By 2014, the U.S. will import just 6 million barrels of crude oil per day, or roughly a third of what it uses, according to a recent forecast from the federal Energy Information Administration. That’s less than half the amount of 2006, when imports accounted for 60 percent of total U.S. oil consumption.
America’s domestic oil boom is revamping decades’ worth of established trading patterns. As the U.S. continues to ramp up production—which grew at the fastest pace ever last year—the imports that do continue coming into the U.S. will depend as much on what type of oil it is as on how far it must travel. For those reasons, Canada will remain America’s biggest oil supplier. Not only is Canada close, and can pipe its oil over the border, but its heavy, sour crude is exactly what U.S. refiners want.
Before the shale fracturing boom hit a few years ago, it seemed that the future belonged to heavy, sour crude like the stuff in western Canada’s oil sands, while the light, sweet variety would become increasingly dear. U.S. refiners spent billions installing new coking equipment to increase their ability to process this gunky, sulfury type of oil into gasoline. The irony is that by the time many of these projects were completed, the U.S. was suddenly awash in light, sweet crude gushing out of shale formations in North Dakota, Texas, Pennsylvania, and elsewhere. There are now more than 50 million barrels of oil—most of it the light, sweet kind—stuck in the storage facilities outside Cushing, Okla.

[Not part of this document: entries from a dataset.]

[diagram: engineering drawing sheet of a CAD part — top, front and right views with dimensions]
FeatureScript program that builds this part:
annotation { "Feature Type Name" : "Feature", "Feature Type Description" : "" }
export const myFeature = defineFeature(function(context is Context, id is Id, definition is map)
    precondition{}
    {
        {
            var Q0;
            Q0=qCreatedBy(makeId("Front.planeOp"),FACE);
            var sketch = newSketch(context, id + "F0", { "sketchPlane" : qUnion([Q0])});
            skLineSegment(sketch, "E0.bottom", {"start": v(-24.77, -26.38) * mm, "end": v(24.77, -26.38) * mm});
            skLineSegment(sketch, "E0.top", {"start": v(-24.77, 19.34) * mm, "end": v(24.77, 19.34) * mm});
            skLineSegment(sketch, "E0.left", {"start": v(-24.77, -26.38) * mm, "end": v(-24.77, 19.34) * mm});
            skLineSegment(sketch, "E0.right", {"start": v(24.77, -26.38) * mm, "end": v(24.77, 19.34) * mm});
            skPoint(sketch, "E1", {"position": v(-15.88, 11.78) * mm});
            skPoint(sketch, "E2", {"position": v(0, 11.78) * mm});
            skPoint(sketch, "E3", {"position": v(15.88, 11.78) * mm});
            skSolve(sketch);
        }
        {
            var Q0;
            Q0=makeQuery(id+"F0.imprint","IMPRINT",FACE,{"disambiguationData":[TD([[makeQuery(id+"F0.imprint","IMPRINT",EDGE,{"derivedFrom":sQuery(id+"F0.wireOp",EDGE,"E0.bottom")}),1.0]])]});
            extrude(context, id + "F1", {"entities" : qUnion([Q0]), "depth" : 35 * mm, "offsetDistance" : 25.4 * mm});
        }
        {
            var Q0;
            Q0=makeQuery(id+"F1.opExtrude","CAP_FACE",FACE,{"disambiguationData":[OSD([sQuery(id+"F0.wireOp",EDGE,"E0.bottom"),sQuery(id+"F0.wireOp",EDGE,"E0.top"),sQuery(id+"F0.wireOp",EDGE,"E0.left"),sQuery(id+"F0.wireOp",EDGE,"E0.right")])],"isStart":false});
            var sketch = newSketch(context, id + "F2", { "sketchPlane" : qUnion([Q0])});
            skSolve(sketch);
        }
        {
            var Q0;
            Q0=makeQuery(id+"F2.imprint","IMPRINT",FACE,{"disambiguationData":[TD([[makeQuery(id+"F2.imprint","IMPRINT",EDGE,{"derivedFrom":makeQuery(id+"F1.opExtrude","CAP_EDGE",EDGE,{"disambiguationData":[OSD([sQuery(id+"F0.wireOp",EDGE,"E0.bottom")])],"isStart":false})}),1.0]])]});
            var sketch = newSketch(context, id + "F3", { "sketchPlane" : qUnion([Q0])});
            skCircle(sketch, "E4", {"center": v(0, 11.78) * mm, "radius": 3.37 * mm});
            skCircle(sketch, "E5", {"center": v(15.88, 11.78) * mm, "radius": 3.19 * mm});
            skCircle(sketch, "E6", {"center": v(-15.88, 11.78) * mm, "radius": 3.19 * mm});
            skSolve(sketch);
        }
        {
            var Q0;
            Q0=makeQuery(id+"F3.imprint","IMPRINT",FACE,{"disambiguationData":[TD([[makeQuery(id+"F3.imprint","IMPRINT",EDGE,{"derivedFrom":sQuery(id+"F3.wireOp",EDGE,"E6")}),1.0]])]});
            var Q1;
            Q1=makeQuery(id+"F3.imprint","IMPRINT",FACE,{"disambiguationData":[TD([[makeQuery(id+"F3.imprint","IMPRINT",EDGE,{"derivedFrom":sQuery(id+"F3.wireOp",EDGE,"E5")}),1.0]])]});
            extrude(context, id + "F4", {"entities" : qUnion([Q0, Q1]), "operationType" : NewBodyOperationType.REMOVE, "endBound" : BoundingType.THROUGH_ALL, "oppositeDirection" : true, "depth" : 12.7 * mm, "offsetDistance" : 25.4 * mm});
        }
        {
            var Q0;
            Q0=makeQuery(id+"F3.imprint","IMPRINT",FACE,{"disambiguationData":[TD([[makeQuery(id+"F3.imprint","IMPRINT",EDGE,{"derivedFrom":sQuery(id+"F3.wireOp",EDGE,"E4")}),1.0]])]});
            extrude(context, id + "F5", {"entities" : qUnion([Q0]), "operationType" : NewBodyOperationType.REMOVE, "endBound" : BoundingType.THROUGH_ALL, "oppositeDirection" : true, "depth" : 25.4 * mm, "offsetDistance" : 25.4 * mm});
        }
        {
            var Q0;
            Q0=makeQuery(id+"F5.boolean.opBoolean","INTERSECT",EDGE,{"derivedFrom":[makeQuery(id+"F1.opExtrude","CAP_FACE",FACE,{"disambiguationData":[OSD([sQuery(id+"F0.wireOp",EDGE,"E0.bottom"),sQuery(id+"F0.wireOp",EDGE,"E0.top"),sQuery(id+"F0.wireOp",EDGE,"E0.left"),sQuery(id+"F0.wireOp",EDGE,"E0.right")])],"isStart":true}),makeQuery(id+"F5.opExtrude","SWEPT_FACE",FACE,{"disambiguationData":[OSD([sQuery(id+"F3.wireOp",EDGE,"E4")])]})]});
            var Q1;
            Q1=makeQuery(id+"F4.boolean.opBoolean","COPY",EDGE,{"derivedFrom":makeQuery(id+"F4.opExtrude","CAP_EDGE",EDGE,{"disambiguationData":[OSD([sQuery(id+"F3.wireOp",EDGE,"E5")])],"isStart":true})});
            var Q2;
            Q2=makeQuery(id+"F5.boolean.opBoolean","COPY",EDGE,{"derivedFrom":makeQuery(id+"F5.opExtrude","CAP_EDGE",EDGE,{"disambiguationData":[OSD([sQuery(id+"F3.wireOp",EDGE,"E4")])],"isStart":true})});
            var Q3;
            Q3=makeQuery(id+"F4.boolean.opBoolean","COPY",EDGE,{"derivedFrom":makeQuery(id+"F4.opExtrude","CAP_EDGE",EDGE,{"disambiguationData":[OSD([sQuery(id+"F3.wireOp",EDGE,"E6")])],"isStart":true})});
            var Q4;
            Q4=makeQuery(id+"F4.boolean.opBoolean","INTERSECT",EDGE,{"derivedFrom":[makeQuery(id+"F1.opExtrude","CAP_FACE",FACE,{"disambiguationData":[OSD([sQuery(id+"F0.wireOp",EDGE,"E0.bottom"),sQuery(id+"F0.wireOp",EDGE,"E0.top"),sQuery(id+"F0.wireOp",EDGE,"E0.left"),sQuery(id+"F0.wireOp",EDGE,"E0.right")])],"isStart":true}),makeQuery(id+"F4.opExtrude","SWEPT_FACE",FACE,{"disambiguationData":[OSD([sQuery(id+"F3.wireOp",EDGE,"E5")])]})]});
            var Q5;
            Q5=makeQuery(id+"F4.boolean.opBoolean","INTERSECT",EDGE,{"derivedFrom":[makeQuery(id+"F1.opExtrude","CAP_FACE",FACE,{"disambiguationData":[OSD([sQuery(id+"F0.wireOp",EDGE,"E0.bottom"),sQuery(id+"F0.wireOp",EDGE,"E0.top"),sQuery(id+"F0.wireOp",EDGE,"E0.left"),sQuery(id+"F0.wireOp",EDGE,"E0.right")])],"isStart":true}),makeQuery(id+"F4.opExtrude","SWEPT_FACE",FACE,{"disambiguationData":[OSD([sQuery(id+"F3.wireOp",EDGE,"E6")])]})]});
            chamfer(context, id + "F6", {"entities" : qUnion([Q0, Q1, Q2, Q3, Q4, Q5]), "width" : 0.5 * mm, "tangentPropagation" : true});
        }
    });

So now those refineries that upgraded are somewhat trapped. If they buy light, sweet oil, they’ve wasted their investment. “I think those refineries will be reluctant to eat the cost of those new coker units they’ve installed,” says Tim Evans, an energy analyst at Citigroup (C). The best way for them to get a return on that investment, he says, is to process heavy, sour crude, which has better margins since it still costs less than the light, sweet stuff. Thus, despite the abundance of high-quality crude, available locally, demand for heavy, sour oil from abroad will remain high in the years to come.
A new study from energy research firm IHS CERA (IHS) predicts that the U.S. will remain the primary market for oil sands. That’s good news for Canada, and (for now) Mexico and Venezuela. I say for now because if TransCanada’s (TRP) Keystone XL pipeline gets approved, Canada will be pushing 1.5 million barrels a day of heavy, sour crude to the Gulf Coast by 2015. Suddenly oil from Mexico, Saudi Arabia, and Venezuela will be competing against the cheaper Canadian product. “The Gulf Coast market’s not big enough to take new Canadian crude and maintain current imports,” says Edward Morse, head of commodities research at Citigroup Global Markets, and a noted oil forecaster. “Something has to give.”
This also means a steep drop in oil from Africa, mainly from OPEC’s biggest West African members, Nigeria and Angola. Since July 2010, the U.S. has cut its Nigerian imports by half, from more than 1 million barrels a day, to 543,000 as of October 2012, the most recent data available through the EIA. Imports from Angola have dipped below 200,000 daily barrels, from an average of 513,000 in 2008. “By the second quarter of this year, we will stop importing West African light, sweet crude into the Gulf,” Morse predicts.
Those barrels will have to find another home, more than likely India, China, Europe, and Korea. Displacing them from the U.S. market will probably lower prices overall as producers see greater market competition. Morse believes that $90 will be the new ceiling for oil prices, rather than the floor it’s been in recent years, a transition he anticipates will be “highly disruptive.”
As the U.S. continues to boost crude oil production, global oil trade routes will change more in the next decade than they have in a very long time.